Training Neural Networks as Learning Data-adaptive Kernels: Provable Representation and Approximation Benefits
Xialiang Dou, Tengyuan Liang
TL;DR
The paper develops a dynamic, data-adaptive RKHS framework for two-layer neural networks trained by gradient flow. It proves that, at stationarity, the network's learned representation is the optimal projection of the target function onto a data-adaptive RKHS, while the residual lies in a smaller subspace than the RKHS kernel’s orthogonal complement. It introduces a GD-driven kernel $\mathcal{K}_\infty$ and demonstrates a nontrivial gap between $\mathcal{H}_\infty$ and $\mathcal{K}_\infty$, providing a representation-based explanation for interpolation and generalization in neural networks. The work also connects gradient-flow dynamics to kernel ridgeless regression with adaptive kernels and characterizes the time evolution of the underlying kernels, offering a path to adaptive generalization theory and practical insights for representation learning. Together, these results offer a principled, nonparametric view of how neural networks adapt their representations to data and tasks during training, with implications for optimization, generalization, and algorithmic efficiency.
Abstract
Consider the problem: given the data pair $(\mathbf{x}, \mathbf{y})$ drawn from a population with $f_*(x) = \mathbf{E}[\mathbf{y} | \mathbf{x} = x]$, specify a neural network model and run gradient flow on the weights over time until reaching any stationarity. How does $f_t$, the function computed by the neural network at time $t$, relate to $f_*$, in terms of approximation and representation? What are the provable benefits of the adaptive representation by neural networks compared to the pre-specified fixed basis representation in the classical nonparametric literature?

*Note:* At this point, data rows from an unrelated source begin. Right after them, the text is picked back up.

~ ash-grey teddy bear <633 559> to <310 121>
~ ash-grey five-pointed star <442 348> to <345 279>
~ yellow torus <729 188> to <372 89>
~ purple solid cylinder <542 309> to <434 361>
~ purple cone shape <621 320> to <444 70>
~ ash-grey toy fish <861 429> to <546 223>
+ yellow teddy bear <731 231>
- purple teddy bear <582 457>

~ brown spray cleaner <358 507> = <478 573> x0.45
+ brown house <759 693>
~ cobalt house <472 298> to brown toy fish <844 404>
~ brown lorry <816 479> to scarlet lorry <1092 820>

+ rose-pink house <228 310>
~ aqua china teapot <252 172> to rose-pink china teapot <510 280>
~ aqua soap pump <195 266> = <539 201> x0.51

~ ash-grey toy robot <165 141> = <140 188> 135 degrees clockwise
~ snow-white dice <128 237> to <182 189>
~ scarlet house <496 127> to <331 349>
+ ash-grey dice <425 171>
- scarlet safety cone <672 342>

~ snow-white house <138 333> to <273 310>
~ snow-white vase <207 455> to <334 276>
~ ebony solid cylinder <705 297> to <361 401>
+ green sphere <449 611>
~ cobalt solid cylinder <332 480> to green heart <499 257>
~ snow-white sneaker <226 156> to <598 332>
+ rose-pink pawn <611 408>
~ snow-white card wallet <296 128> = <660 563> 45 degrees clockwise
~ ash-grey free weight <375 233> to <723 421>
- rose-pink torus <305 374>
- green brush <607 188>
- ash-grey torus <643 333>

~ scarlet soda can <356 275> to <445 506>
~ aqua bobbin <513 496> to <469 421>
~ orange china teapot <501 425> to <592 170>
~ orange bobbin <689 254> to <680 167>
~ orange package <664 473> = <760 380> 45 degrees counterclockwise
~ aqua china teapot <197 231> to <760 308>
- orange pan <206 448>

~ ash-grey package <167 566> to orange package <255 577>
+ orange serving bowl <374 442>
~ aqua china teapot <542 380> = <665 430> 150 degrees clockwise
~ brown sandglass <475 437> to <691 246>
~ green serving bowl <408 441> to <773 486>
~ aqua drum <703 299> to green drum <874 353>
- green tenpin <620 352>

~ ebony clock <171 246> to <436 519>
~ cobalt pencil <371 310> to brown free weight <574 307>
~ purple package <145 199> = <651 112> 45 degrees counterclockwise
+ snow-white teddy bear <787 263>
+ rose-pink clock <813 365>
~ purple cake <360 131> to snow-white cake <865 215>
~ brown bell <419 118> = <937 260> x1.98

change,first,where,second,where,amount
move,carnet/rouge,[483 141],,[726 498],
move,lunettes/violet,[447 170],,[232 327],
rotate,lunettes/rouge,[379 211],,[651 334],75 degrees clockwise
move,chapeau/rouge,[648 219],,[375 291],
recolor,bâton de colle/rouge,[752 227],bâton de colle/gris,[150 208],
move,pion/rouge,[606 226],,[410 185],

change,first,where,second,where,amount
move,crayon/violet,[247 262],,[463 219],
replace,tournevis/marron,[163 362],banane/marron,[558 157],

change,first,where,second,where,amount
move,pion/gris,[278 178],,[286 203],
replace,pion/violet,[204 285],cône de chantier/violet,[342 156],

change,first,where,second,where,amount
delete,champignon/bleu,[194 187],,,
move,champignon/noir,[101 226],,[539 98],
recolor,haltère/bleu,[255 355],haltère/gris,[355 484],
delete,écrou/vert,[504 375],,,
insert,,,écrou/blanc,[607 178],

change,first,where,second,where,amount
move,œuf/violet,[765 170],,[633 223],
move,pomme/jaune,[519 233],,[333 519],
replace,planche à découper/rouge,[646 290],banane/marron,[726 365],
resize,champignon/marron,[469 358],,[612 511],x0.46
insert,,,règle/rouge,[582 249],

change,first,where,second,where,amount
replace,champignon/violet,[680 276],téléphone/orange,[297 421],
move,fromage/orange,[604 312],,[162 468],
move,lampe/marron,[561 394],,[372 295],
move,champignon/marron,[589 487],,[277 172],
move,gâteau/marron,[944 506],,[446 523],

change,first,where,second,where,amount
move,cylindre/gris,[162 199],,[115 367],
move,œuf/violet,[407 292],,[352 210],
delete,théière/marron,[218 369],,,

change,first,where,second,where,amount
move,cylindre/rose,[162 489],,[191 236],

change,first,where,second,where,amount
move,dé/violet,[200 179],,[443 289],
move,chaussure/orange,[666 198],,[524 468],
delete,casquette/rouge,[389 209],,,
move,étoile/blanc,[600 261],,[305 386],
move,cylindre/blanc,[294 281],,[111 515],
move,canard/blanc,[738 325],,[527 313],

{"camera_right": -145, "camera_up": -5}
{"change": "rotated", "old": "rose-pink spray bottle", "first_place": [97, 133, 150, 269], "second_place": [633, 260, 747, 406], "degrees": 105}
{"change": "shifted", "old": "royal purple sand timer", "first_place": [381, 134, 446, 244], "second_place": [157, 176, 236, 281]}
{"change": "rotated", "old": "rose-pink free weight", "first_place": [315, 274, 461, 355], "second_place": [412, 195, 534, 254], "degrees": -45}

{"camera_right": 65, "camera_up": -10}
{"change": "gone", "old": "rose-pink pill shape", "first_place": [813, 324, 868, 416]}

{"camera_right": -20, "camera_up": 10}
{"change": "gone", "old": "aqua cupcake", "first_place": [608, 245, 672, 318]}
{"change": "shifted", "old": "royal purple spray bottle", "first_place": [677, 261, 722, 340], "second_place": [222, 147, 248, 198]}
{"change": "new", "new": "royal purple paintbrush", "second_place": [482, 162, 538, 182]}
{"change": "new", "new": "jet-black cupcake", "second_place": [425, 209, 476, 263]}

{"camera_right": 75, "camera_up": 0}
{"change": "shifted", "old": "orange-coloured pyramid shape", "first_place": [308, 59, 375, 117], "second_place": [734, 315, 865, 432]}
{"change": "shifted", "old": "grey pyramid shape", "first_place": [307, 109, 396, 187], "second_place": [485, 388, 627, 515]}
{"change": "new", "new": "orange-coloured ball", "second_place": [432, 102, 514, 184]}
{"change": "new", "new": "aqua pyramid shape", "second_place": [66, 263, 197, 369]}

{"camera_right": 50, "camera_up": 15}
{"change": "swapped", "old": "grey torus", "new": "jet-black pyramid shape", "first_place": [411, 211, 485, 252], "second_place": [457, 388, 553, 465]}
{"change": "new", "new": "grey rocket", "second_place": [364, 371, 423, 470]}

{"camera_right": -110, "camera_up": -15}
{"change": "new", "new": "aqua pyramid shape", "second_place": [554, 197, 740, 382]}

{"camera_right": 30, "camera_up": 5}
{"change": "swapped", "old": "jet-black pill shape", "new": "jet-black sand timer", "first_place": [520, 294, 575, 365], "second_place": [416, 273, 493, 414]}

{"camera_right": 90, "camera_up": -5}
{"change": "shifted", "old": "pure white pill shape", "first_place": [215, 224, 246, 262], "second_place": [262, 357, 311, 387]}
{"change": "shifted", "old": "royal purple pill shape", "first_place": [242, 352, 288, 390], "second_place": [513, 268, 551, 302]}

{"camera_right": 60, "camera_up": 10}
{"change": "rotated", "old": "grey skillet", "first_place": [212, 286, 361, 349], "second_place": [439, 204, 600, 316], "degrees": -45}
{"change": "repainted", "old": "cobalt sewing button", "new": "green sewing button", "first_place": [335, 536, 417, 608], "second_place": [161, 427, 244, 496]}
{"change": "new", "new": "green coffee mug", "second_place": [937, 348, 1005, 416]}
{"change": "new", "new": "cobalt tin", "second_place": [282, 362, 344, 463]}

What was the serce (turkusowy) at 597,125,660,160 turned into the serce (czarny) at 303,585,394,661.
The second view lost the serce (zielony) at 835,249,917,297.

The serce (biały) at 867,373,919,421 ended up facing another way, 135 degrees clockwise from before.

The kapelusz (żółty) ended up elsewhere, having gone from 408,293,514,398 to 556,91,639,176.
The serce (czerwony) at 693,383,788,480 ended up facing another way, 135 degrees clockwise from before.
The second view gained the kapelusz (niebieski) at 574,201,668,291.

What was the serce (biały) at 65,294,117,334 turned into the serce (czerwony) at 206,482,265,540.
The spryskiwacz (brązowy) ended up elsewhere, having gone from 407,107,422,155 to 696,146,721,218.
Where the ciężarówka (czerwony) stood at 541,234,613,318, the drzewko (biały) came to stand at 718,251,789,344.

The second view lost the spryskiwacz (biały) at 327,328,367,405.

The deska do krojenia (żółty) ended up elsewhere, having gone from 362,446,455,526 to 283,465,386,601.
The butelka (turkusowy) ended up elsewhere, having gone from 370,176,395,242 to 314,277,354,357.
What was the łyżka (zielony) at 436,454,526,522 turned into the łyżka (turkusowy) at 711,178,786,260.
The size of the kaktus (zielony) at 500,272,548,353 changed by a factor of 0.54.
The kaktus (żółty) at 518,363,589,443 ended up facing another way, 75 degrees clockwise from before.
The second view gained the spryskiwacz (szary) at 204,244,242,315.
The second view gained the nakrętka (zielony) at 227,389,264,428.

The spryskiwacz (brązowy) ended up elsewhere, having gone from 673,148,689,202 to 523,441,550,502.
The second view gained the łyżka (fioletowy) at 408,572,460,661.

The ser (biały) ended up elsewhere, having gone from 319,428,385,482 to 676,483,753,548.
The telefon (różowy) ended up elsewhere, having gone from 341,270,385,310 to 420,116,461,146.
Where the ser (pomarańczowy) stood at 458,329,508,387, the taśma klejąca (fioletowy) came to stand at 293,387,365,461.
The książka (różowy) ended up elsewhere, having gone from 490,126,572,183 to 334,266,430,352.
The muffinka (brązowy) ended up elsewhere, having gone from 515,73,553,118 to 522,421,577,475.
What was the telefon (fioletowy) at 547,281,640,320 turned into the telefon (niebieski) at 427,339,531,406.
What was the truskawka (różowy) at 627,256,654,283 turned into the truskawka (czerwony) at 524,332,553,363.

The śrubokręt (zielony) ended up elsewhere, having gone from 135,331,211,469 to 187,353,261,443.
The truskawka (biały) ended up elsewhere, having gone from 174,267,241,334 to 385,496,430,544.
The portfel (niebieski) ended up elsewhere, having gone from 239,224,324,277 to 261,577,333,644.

We answer the above questions via a dynamic reproducing kernel Hilbert space (RKHS) approach indexed by the training process of neural networks. Firstly, we show that when reaching any local stationarity, gradient flow learns an adaptive RKHS representation and performs the global least-squares projection onto the adaptive RKHS, simultaneously. Secondly, we prove that as the RKHS is data-adaptive and task-specific, the residual for $f_*$ lies in a subspace that is potentially much smaller than the orthogonal complement of the RKHS. The result formalizes the representation and approximation benefits of neural networks. Lastly, we show that the neural network function computed by gradient flow converges to the kernel ridgeless regression with an adaptive kernel, in the limit of vanishing regularization. The adaptive kernel viewpoint provides new angles of studying the approximation, representation, generalization, and optimization advantages of neural networks.